>> Begin

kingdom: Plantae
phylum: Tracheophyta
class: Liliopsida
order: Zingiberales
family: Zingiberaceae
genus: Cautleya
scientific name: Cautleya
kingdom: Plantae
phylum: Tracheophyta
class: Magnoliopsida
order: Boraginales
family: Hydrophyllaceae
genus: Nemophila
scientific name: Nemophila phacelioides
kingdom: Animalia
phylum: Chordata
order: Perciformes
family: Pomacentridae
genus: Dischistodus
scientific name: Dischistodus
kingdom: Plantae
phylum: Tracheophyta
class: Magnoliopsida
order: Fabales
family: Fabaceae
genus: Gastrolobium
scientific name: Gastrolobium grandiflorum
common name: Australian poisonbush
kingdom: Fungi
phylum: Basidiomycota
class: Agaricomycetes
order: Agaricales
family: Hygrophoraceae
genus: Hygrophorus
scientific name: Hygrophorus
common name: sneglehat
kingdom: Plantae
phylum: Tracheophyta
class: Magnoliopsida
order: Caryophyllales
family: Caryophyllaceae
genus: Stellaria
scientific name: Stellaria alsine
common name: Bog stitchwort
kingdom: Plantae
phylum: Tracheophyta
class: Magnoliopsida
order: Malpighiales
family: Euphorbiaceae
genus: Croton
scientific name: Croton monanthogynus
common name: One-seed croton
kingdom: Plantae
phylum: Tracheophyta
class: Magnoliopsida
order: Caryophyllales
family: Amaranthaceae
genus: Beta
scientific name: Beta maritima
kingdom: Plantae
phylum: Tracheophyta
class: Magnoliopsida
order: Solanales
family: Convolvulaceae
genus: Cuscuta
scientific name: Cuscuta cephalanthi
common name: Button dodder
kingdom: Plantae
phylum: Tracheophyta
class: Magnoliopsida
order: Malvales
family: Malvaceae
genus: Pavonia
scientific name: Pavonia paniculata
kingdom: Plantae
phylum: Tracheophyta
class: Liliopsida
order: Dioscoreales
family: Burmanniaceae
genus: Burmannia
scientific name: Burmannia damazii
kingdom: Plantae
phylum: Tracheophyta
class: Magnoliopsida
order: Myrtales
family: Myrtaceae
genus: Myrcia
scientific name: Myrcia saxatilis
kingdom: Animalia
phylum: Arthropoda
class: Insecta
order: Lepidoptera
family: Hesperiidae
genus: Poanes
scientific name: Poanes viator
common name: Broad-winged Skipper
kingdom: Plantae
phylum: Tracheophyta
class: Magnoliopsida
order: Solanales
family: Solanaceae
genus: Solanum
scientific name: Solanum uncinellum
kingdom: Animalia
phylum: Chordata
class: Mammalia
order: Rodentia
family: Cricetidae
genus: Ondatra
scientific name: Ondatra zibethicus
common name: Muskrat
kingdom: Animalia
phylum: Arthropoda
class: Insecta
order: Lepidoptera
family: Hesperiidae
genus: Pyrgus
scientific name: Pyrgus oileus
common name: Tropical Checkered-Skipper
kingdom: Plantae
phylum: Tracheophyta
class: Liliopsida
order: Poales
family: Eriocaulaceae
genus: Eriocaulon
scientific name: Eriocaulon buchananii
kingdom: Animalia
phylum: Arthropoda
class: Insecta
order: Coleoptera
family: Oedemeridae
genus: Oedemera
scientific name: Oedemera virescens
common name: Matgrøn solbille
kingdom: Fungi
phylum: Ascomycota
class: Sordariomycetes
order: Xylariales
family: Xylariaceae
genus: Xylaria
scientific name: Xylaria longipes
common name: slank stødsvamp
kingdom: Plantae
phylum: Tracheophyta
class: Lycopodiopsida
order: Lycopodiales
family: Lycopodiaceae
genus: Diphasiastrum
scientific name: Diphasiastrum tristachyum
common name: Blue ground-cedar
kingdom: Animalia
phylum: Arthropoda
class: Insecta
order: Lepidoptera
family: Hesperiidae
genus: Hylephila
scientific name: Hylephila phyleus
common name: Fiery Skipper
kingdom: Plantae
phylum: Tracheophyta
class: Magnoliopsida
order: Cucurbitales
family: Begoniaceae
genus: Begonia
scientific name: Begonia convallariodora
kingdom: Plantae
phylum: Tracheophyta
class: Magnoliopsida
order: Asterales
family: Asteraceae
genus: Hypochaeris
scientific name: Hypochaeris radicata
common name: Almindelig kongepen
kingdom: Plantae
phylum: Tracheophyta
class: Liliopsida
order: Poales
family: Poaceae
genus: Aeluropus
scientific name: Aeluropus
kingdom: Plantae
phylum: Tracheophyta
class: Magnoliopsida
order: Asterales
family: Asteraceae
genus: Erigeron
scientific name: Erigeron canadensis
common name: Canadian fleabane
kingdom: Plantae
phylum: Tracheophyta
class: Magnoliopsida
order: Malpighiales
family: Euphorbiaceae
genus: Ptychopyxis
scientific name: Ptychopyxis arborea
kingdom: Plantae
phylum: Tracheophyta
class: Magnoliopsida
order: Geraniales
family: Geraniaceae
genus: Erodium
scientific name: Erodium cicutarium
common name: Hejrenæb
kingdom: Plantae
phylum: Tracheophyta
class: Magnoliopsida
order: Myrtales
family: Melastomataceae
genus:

>> End

▶ SET PROBLEM
Retype every line of the entries above, in the same order and with the same spelling and capitalization, one line at a time.

▶ FINISHED EXERCISE
kingdom: Plantae
phylum: Tracheophyta
class: Liliopsida
order: Zingiberales
family: Zingiberaceae
genus: Cautleya
scientific name: Cautleya
kingdom: Plantae
phylum: Tracheophyta
class: Magnoliopsida
order: Boraginales
family: Hydrophyllaceae
genus: Nemophila
scientific name: Nemophila phacelioides
kingdom: Animalia
phylum: Chordata
order: Perciformes
family: Pomacentridae
genus: Dischistodus
scientific name: Dischistodus
kingdom: Plantae
phylum: Tracheophyta
class: Magnoliopsida
order: Fabales
family: Fabaceae
genus: Gastrolobium
scientific name: Gastrolobium grandiflorum
common name: Australian poisonbush
kingdom: Fungi
phylum: Basidiomycota
class: Agaricomycetes
order: Agaricales
family: Hygrophoraceae
genus: Hygrophorus
scientific name: Hygrophorus
common name: sneglehat
kingdom: Plantae
phylum: Tracheophyta
class: Magnoliopsida
order: Caryophyllales
family: Caryophyllaceae
genus: Stellaria
scientific name: Stellaria alsine
common name: Bog stitchwort
kingdom: Plantae
phylum: Tracheophyta
class: Magnoliopsida
order: Malpighiales
family: Euphorbiaceae
genus: Croton
scientific name: Croton monanthogynus
common name: One-seed croton
kingdom: Plantae
phylum: Tracheophyta
class: Magnoliopsida
order: Caryophyllales
family: Amaranthaceae
genus: Beta
scientific name: Beta maritima
kingdom: Plantae
phylum: Tracheophyta
class: Magnoliopsida
order: Solanales
family: Convolvulaceae
genus: Cuscuta
scientific name: Cuscuta cephalanthi
common name: Button dodder
kingdom: Plantae
phylum: Tracheophyta
class: Magnoliopsida
order: Malvales
family: Malvaceae
genus: Pavonia
scientific name: Pavonia paniculata
kingdom: Plantae
phylum: Tracheophyta
class: Liliopsida
order: Dioscoreales
family: Burmanniaceae
genus: Burmannia
scientific name: Burmannia damazii
kingdom: Plantae
phylum: Tracheophyta
class: Magnoliopsida
order: Myrtales
family: Myrtaceae
genus: Myrcia
scientific name: Myrcia saxatilis
kingdom: Animalia
phylum: Arthropoda
class: Insecta
order: Lepidoptera
family: Hesperiidae
genus: Poanes
scientific name: Poanes viator
common name: Broad-winged Skipper
kingdom: Plantae
phylum: Tracheophyta
class: Magnoliopsida
order: Solanales
family: Solanaceae
genus: Solanum
scientific name: Solanum uncinellum
kingdom: Animalia
phylum: Chordata
class: Mammalia
order: Rodentia
family: Cricetidae
genus: Ondatra
scientific name: Ondatra zibethicus
common name: Muskrat
kingdom: Animalia
phylum: Arthropoda
class: Insecta
order: Lepidoptera
family: Hesperiidae
genus: Pyrgus
scientific name: Pyrgus oileus
common name: Tropical Checkered-Skipper
kingdom: Plantae
phylum: Tracheophyta
class: Liliopsida
order: Poales
family: Eriocaulaceae
genus: Eriocaulon
scientific name: Eriocaulon buchananii
kingdom: Animalia
phylum: Arthropoda
class: Insecta
order: Coleoptera
family: Oedemeridae
genus: Oedemera
scientific name: Oedemera virescens
common name: Matgrøn solbille
kingdom: Fungi
phylum: Ascomycota
class: Sordariomycetes
order: Xylariales
family: Xylariaceae
genus: Xylaria
scientific name: Xylaria longipes
common name: slank stødsvamp
kingdom: Plantae
phylum: Tracheophyta
class: Lycopodiopsida
order: Lycopodiales
family: Lycopodiaceae
genus: Diphasiastrum
scientific name: Diphasiastrum tristachyum
common name: Blue ground-cedar
kingdom: Animalia
phylum: Arthropoda
class: Insecta
order: Lepidoptera
family: Hesperiidae
genus: Hylephila
scientific name: Hylephila phyleus
common name: Fiery Skipper
kingdom: Plantae
phylum: Tracheophyta
class: Magnoliopsida
order: Cucurbitales
family: Begoniaceae
genus: Begonia
scientific name: Begonia convallariodora
kingdom: Plantae
phylum: Tracheophyta
class: Magnoliopsida
order: Asterales
family: Asteraceae
genus: Hypochaeris
scientific name: Hypochaeris radicata
common name: Almindelig kongepen
kingdom: Plantae
phylum: Tracheophyta
class: Liliopsida
order: Poales
family: Poaceae
genus: Aeluropus
scientific name: Aeluropus
kingdom: Plantae
phylum: Tracheophyta
class: Magnoliopsida
order: Asterales
family: Asteraceae
genus: Erigeron
scientific name: Erigeron canadensis
common name: Canadian fleabane
kingdom: Plantae
phylum: Tracheophyta
class: Magnoliopsida
order: Malpighiales
family: Euphorbiaceae
genus: Ptychopyxis
scientific name: Ptychopyxis arborea
kingdom: Plantae
phylum: Tracheophyta
class: Magnoliopsida
order: Geraniales
family: Geraniaceae
genus: Erodium
scientific name: Erodium cicutarium
common name: Hejrenæb
kingdom: Plantae
phylum: Tracheophyta
class: Magnoliopsida
order: Myrtales
family: Melastomataceae
genus:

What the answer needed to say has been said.